- Aufgabe
Gib die Zeilen der Auflistung unverändert wieder, beginnend mit der Zeile, die „scientific name: Senecio eremophilus“ enthält, und bis einschließlich der letzten Zeile der Auflistung.

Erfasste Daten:
________________
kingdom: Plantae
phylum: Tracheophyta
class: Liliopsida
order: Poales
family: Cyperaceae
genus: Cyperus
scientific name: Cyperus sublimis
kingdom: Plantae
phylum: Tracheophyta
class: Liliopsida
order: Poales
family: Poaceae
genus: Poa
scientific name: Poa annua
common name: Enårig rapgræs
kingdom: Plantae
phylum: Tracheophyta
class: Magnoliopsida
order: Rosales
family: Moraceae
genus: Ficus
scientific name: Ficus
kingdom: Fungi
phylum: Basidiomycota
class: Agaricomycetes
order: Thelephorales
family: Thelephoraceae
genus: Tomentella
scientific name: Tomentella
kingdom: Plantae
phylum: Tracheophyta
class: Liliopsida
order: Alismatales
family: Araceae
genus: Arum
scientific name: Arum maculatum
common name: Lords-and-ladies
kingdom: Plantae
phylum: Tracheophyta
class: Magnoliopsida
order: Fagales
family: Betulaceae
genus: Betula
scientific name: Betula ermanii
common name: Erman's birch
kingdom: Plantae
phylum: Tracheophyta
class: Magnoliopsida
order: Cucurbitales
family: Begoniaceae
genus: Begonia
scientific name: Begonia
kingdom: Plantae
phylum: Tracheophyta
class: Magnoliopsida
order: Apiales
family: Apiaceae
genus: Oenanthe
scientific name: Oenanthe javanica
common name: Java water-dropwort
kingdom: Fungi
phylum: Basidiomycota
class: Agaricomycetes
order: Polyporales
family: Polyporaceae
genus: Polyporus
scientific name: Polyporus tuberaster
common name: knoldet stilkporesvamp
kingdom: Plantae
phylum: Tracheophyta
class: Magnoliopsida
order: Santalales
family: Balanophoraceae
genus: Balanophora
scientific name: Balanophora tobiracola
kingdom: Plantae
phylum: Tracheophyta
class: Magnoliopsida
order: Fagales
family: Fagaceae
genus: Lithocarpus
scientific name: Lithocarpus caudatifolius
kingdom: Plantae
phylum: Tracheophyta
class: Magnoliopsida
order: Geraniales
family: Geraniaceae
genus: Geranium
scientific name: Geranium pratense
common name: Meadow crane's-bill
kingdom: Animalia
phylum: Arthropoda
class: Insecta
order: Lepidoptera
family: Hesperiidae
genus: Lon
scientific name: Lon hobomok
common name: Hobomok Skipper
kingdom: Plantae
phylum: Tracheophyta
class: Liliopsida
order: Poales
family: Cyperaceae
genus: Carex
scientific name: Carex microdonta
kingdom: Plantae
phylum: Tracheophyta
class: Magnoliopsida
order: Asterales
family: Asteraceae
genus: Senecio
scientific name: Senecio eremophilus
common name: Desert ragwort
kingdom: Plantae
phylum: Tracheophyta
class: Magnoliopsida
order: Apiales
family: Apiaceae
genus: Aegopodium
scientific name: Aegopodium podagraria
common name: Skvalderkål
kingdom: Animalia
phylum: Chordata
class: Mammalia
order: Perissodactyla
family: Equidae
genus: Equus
________________
- Erwartete Antwort
scientific name: Senecio eremophilus
common name: Desert ragwort
kingdom: Plantae
phylum: Tracheophyta
class: Magnoliopsida
order: Apiales
family: Apiaceae
genus: Aegopodium
scientific name: Aegopodium podagraria
common name: Skvalderkål
kingdom: Animalia
phylum: Chordata
class: Mammalia
order: Perissodactyla
family: Equidae
genus: Equus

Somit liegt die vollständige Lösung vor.